- Born: 24 August 1965 Asansol, West Bengal, India
- Died: 16 May 2021 (aged 55) Kolkata, West Bengal, India
- Occupation: Journalist
- Years active: 1988–2021

= Anjan Bandyopadhyay =

Indian television journalist (1965–2021)

Anjan Bandyopadhyay or Anjan Banerjee (24 August 1965 – 16 May 2021) was an Indian Bengali journalist who worked for various news and media channels such as Anandabazar Patrika, ETV Bangla, Akash Bangla, Zee 24 Ghanta, TV9 Bangla. He was the younger brother of Alapan Bandyopadhyay, the Chief Secretary of West Bengal.

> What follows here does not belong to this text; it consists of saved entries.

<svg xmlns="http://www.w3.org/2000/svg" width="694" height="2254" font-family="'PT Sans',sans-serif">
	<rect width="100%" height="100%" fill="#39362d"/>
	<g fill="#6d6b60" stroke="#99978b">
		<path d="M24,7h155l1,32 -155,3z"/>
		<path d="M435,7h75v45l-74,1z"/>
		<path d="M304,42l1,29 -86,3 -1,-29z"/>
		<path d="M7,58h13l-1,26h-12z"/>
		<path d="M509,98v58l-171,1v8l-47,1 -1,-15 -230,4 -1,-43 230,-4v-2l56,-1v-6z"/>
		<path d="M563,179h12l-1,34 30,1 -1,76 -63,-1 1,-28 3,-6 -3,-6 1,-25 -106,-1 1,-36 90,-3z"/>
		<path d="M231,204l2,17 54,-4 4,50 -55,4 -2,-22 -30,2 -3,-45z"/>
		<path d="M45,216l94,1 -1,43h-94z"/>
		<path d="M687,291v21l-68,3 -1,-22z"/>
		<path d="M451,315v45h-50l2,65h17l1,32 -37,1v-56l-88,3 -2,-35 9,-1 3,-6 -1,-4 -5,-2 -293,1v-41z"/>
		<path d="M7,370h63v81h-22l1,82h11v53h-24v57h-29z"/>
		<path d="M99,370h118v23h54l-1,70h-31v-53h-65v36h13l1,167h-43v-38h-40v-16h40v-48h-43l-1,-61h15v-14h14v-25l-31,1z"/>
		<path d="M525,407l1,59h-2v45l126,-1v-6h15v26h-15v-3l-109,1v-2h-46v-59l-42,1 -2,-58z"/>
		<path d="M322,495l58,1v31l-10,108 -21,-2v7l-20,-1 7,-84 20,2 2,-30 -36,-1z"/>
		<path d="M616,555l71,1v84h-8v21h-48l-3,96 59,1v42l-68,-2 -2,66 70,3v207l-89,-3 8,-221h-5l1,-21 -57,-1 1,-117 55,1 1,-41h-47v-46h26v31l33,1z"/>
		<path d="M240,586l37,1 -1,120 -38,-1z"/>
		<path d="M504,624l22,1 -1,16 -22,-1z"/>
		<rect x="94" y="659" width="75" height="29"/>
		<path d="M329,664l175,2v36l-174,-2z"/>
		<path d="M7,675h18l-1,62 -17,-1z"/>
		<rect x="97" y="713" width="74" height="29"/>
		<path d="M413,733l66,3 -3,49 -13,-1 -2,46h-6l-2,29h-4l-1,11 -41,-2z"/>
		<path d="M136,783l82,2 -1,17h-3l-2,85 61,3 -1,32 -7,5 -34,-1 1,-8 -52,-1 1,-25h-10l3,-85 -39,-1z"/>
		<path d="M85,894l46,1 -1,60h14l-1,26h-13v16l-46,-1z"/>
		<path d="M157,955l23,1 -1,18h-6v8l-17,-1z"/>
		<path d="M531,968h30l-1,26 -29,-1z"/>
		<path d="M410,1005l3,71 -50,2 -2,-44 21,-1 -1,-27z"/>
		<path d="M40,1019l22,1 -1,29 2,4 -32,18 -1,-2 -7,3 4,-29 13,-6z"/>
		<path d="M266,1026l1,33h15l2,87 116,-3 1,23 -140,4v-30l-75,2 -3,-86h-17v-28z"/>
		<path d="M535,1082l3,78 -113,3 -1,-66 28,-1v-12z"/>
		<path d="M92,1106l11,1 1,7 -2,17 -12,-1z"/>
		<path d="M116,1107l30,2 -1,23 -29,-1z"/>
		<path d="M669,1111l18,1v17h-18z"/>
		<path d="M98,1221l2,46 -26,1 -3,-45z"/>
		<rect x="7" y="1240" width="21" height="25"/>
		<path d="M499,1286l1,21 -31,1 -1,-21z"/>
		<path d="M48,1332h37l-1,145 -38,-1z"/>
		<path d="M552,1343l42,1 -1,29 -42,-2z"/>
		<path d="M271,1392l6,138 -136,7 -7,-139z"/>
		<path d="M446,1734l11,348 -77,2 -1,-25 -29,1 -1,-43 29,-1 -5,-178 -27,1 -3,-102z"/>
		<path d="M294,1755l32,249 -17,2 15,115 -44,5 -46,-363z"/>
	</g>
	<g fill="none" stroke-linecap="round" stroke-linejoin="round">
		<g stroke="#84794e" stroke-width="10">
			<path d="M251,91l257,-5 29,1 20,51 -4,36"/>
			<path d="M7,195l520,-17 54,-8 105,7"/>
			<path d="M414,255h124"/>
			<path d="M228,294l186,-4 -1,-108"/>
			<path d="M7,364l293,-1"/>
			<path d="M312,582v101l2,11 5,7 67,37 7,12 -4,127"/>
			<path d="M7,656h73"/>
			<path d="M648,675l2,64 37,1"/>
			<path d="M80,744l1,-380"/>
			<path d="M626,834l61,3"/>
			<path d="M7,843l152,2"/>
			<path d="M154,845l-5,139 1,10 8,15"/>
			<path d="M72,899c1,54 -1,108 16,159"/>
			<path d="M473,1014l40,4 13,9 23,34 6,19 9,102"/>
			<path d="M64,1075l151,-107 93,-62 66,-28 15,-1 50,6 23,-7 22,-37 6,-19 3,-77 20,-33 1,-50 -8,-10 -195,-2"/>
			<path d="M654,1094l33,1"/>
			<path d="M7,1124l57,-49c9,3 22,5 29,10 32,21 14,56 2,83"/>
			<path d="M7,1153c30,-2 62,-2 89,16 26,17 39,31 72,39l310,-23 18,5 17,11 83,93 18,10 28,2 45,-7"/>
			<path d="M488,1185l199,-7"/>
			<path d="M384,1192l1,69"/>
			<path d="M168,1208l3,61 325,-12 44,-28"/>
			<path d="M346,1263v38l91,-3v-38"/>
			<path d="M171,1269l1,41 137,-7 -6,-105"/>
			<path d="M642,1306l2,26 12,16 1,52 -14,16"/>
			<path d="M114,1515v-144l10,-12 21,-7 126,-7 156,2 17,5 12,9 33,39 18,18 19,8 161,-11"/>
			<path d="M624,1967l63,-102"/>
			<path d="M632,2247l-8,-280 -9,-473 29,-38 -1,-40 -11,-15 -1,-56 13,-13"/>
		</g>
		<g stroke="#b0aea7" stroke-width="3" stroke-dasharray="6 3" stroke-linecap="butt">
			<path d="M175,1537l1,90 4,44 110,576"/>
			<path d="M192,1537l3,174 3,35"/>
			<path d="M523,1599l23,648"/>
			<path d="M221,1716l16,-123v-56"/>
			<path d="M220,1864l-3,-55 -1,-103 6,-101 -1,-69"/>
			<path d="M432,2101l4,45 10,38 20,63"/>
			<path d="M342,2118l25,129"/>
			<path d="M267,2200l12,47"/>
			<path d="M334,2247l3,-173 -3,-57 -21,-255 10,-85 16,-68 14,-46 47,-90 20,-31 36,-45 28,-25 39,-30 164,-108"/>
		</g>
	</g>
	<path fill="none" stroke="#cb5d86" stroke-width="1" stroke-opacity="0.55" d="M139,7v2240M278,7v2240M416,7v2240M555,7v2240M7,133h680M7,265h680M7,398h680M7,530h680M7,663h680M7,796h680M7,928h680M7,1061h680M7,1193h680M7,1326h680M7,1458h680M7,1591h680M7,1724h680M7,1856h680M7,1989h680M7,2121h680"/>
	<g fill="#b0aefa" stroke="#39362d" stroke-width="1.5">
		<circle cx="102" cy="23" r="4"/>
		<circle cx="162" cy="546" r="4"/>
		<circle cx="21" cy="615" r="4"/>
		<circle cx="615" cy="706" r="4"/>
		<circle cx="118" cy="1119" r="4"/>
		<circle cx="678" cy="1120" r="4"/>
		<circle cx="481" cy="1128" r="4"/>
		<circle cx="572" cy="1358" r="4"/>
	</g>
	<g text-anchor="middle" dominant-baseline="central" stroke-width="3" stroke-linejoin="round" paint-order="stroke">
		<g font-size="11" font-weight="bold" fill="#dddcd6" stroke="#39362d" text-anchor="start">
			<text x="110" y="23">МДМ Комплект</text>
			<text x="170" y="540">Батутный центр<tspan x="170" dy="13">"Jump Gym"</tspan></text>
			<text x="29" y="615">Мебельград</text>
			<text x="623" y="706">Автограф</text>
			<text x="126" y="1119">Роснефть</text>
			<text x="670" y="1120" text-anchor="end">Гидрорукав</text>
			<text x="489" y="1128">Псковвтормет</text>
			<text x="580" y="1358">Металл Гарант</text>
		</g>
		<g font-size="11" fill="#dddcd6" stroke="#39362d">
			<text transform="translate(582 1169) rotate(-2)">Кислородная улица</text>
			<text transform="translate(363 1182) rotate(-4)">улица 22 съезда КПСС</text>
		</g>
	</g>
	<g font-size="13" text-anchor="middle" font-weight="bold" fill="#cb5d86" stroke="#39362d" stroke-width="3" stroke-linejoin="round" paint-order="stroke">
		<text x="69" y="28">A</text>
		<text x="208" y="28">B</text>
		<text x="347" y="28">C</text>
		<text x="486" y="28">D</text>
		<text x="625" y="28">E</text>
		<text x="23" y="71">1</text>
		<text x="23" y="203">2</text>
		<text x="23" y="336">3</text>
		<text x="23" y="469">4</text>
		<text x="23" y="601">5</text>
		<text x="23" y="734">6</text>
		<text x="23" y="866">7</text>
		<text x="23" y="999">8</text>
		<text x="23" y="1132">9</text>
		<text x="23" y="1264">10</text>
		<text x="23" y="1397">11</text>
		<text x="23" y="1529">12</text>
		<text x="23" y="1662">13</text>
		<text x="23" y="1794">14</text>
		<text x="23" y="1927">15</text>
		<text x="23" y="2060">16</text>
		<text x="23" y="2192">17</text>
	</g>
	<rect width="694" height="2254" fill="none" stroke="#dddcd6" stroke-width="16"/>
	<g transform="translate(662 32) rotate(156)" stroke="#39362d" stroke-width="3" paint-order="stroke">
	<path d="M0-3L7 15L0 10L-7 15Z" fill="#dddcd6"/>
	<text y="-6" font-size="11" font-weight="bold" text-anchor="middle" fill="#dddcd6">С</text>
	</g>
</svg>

== Early life and education ==
Anjan Bandyopadhyay completed his bachelor's and master's degrees in Bengali literature from Presidency College, Kolkata. He passed the secondary exam from Ramakrishna Mission Vidyalaya, Narendrapur in 1981. He had a journalistic career spanning over 33 years. In the beginning of his career, he worked for news media and channels like Anandabazar Patrika, ETV Bangla, Akash Bangla & Zee 24 Ghanta etc. In 2015 he resigned from Zee 24 Ghanta and joined Anandabazar Patrika (Digital). He rejoined the Zee 24 Ghanta in November 2020. Before rejoining Zee 24 Ghanta, he was also associated with TV9 Bangla as its first editor.

== Death ==
Anjan Bandyopadhyay was admitted to the hospital due to COVID-19 in April 2021. He recovered and was discharged after a few days. In mid-May, his health deteriorated again, and he was hospitalized for the second time with fever. On 16 May 2021, he died in a private hospital in Kolkata. He's survived by his mother, wife, and daughter.